Ravens made us wait all day for this stinker against the Patriots?
By Darin McCann
We waited all Sunday long for a primetime game against the New England Patriots expecting a well-rounded win and the Baltimore Ravens fell completely flat.
Waiting for your team to play on Sunday Night Football is like watching a 3-year-old in the days leading up to Christmas. There is a lot of anticipatory excitement, periods of frustration and anger over the excruciating wait and, possibly, some nervous peeing.
However you deal with the wait, there is that impending sense that something marvelous is going to happen for your team, and you distractedly watch other teams in the League do battle all day. Maybe you mindlessly monitor your fantasy teams all day. Maybe you go for a walk to get away from it all. Maybe you wake up at 5 a.m. and put on your jersey in anticipation of a game that will kick off more than 15 hours into the future.
What you don’t expect is what the Baltimore Ravens provided against the previously-sad-sack New England Patriots under the lights on Sunday night. The vaunted defense was run over again and again. The offense once again struggled to mount its own efficient running game, receivers dropped passes and the star defending-MVP quarterback failed to make those game-changing plays that star quarterbacks are counted on to make.
It was, to go back to our Christmas metaphor, a stocking full of coal. Covered in tarantulas. Set on fire and left on your doorstep.
It’s beyond time to be realistic about the 2020 Ravens. Two of the top three players on last year’s offense, Marshal Yanda and Ronnie Stanley, are gone. Matt Skura has yet to regain his form following a late-season injury in 2019 to his knee. That is three gaping holes on the offensive line — the only three gaping holes this line has seemingly been responsible for this season.
The team’s best receiver, if we’re being totally honest here, is Willie Snead. Nothing against Snead. He’s a good player who finds open spaces and runs aggressively upfield when the ball gets in his hands, but a team featuring Willie Snead as its most reliable receiver is not fielding a good receiving unit. Mark Andrews is a very good tight end, but he is finding tougher sledding this season without Hayden Hurst also drawing eyes, and now blocker-supreme (and solid receiver) Nick Boyle is gone for the year.
It’s not going to happen for this offense. Not this season. Not with this line and these targets. Their best hope is competency, some moments of brilliance from Lamar Jackson, and a defense that turns the ball over and limits opponents’ running games to get the ball back to the offense quickly.

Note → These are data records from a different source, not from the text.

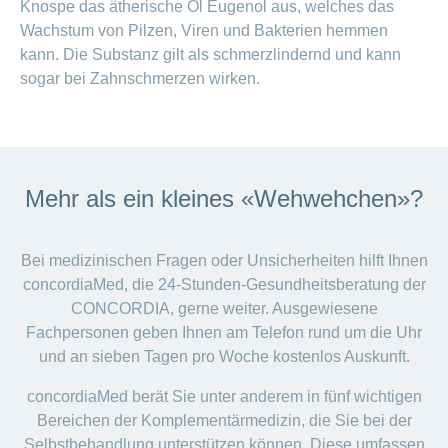
Knospe das ätherische Öl Eugenol aus, welches das
Wachstum von Pilzen, Viren und Bakterien hemmen
kann. Die Substanz gilt als schmerzlindernd und kann
sogar bei Zahnschmerzen wirken.
Mehr als ein kleines «Wehwehchen»?
Bei medizinischen Fragen oder Unsicherheiten hilft Ihnen
concordiaMed, die 24-Stunden-Gesundheitsberatung der
CONCORDIA, gerne weiter. Ausgewiesene
Fachpersonen geben Ihnen am Telefon rund um die Uhr
und an sieben Tagen pro Woche kostenlos Auskunft.
concordiaMed berät Sie unter anderem in fünf wichtigen
Bereichen der Komplementärmedizin, die Sie bei der
Selbstbehandlung unterstützen können. Diese umfassen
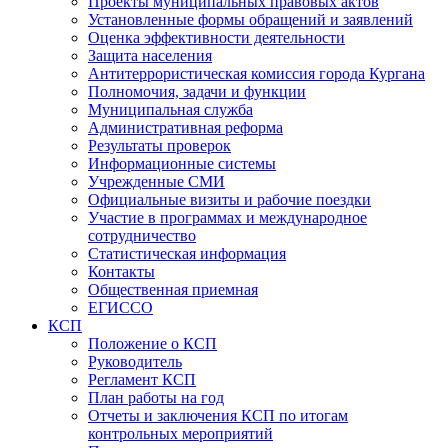
Проекты муниципальных правовых актов
Установленные формы обращений и заявлений
Оценка эффективности деятельности
Защита населения
Антитеррористическая комиссия города Кургана
Полномочия, задачи и функции
Муниципальная служба
Административная реформа
Результаты проверок
Информационные системы
Учрежденные СМИ
Официальные визиты и рабочие поездки
Участие в программах и международное
сотрудничество
Статистическая информация
Контакты
Общественная приемная
ЕГИССО
КСП
Положение о КСП
Руководитель
Регламент КСП
План работы на год
Отчеты и заключения КСП по итогам
контрольных мероприятий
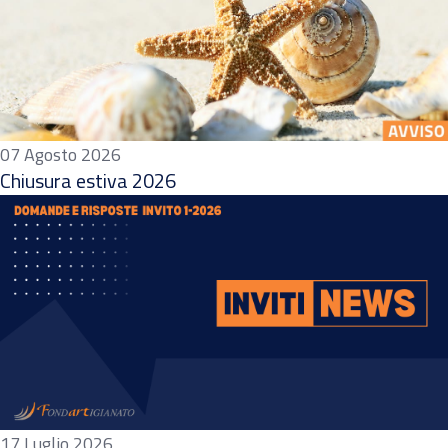
07 Agosto 2026
Chiusura estiva 2026
17 Luglio 2026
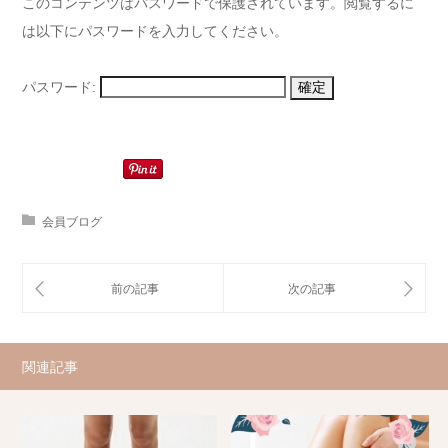
このコンテンツはパスワードで保護されています。閲覧するに
は以下にパスワードを入力してください。
パスワード:
会員ブログ
関連記事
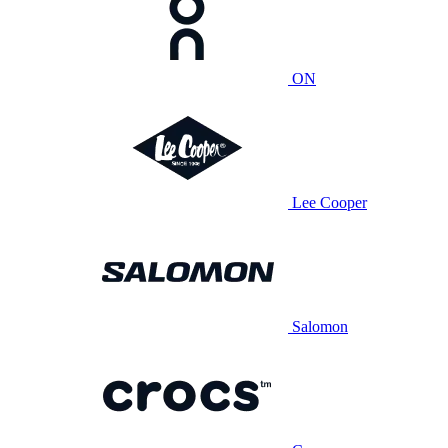
ON
Lee Cooper
Salomon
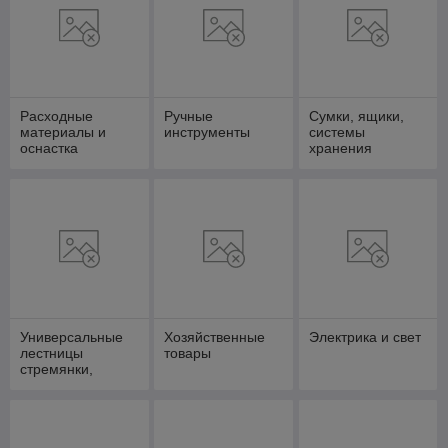
Расходные
Ручные
Сумки, ящики,
материалы и
инструменты
системы
оснастка
хранения
Универсальные
Хозяйственные
Электрика и свет
лестницы
товары
стремянки,
вышки-туры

Well, that’s a struggle right now, too, isn’t it? The run defense was supposed to get drastically better from those images of Derrick Henry blowing it up in last year’s playoffs. The Ravens added Calais Campbell, Derek Wolfe, and promising rookie Patrick Queen to help with that, specifically. But now Campbell has been out a few days, dependable run-plugger Brandon Williams got hurt early against the Patriots, and Queen’s head is often spinning on where to be at any given time, as most rookie linebackers’ heads are wont to do. Only Wolfe remains from that group right now, and he has seen bouts of health concerns, as well.
This team is good. They will still probably win 10 or 11 games and make the playoffs. The hope is that the defense gets back Campbell, Williams, and linebacker L.J. Fort sooner rather than later and the run defense can get on track. The offensive line is probably what it is this year, and without Boyle now, the team needs to probably spread things out more and focus on the running and receiving skills of rookie J.K. Dobbins. They need Jackson to drop back to pass, check his first two options, and get out of town quickly if they don’t open.
The season’s not over, by any means. The team is 6-3 and has a favorable schedule after these two tough games coming up against the Titans and Steelers. But they no longer appear to be a team realistically capable of competing for a championship this season, and that’s disheartening. Injuries, a lack of dependable weapons on offense, and a rash of penalties and awful snaps are conspiring to lower this team’s ceiling.
Seasons like this happen from time to time. The 2019 Ravens were the beneficiaries of abnormally good health, an imploding slate of teams in its division, and a spectacular performance from Jackson. Last night was, or should be, a wake-up call on what the 2020 Ravens appear to be right now.
And it was not worth staying up for.